GIVEN PASSAGE —
———

That's just not true. Microsoft forced neither Mozilla nor Google to implement this standard. No one was forced to do anything, it just seemed like a sensible idea and caught on.
This is why I keep pushing back when you say "standard". It isn't. It's not standardised and it's not even de facto.
Again, I need to point out that it doesn't need to be an ISO standard to be considered an informal standard. Informal standards are created organically, not intentionally.
> just passing the buck
Lol no. It's called not repeating work. It's a core tenant of the open software community. Don't do someone else's work if you don't have to. Why should each single program onboard the user to a directory which is informally standard on most popular operating systems? It's not passing the buck, it's being DRY.
> You wouldn't blame the oven for cooking a bad meal if someone misread the instructions in a cook book.
Bad analogy. The cookbook doesn't offer instructions on how to use your oven. The oven manual does. If you use an oven without reading the oven manual and expect to learn every safety tip from a random cookbook or internet recipe, then you're not operating your oven correctly. At least a computer won't explode on you.
> you are just reiterating the argument I opened this tangent with.
Only if you strawman me.
This isn't a chance for either of us to come out superior. This is just a conversation about UX. So put the compulsive need to batter down every point I make on ice and look at things for what they are.

———

REQUIRED ACTIONS —
- A) Answer these questions about the exchange:
(i) Which two companies does the writer say Microsoft did not force to implement the standard?
(ii) How, according to the writer, are informal standards created?
(iii) What does the writer say offers instructions on how to use your oven?
- B) Rewrite everything in the exchange from "This is why" down to "it's being DRY.", putting "official standard" in place of "ISO standard".
Answer from the exchange alone.

Joint position lists:
———

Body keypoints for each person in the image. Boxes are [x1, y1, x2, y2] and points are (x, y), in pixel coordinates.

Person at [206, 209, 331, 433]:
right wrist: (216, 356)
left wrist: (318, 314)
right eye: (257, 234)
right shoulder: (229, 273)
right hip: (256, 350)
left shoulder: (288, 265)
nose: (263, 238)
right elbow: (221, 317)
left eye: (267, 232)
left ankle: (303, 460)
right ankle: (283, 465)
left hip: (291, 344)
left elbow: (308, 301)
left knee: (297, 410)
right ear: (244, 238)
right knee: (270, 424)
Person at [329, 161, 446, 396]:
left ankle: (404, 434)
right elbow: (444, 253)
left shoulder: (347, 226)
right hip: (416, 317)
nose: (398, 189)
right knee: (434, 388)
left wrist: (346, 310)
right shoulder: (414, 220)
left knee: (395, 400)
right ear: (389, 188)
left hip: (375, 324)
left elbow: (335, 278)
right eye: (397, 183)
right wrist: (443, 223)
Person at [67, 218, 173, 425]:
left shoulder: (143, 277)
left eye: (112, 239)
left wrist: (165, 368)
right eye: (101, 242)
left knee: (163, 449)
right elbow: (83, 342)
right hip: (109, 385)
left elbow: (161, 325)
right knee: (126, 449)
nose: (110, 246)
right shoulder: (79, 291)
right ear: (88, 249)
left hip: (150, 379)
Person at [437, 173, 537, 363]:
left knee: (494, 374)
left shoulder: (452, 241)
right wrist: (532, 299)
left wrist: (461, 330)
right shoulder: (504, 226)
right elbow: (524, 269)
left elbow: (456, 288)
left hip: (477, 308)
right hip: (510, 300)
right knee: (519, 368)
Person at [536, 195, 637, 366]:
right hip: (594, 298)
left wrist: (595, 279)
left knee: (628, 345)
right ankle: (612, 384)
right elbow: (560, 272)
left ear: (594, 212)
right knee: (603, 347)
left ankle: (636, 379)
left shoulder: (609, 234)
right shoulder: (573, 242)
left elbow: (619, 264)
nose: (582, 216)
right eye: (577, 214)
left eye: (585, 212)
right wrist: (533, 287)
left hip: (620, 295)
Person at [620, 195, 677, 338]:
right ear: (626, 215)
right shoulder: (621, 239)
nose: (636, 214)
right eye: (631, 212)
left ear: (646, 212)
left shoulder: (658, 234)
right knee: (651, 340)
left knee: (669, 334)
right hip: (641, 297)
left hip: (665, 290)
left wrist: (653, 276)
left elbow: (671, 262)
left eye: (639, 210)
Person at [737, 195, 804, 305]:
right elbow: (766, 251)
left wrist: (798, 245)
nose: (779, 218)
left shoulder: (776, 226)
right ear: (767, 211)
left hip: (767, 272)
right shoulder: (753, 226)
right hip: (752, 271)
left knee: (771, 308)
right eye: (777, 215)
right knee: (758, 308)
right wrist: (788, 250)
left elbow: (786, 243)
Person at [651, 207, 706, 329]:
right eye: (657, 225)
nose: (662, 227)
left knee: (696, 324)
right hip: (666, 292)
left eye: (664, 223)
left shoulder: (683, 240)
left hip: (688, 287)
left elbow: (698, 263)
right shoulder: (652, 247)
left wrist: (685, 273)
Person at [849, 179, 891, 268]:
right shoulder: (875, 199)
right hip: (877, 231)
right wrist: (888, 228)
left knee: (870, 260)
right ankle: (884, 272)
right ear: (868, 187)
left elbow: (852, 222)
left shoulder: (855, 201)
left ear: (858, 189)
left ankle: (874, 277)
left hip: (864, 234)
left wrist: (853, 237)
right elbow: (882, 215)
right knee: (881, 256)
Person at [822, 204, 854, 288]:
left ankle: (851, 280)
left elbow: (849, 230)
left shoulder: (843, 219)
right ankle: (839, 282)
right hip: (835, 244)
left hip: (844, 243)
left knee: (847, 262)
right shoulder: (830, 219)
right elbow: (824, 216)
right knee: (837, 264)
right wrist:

———

ANSWERS TO THE EXERCISES —
- A)
(i) Mozilla and Google.
(ii) Organically, not intentionally.
(iii) The oven manual.

- B)
This is why I keep pushing back when you say "standard". It isn't. It's not standardised and it's not even de facto.
Again, I need to point out that it doesn't need to be an official standard to be considered an informal standard. Informal standards are created organically, not intentionally.
> just passing the buck
Lol no. It's called not repeating work. It's a core tenant of the open software community. Don't do someone else's work if you don't have to. Why should each single program onboard the user to a directory which is informally standard on most popular operating systems? It's not passing the buck, it's being DRY.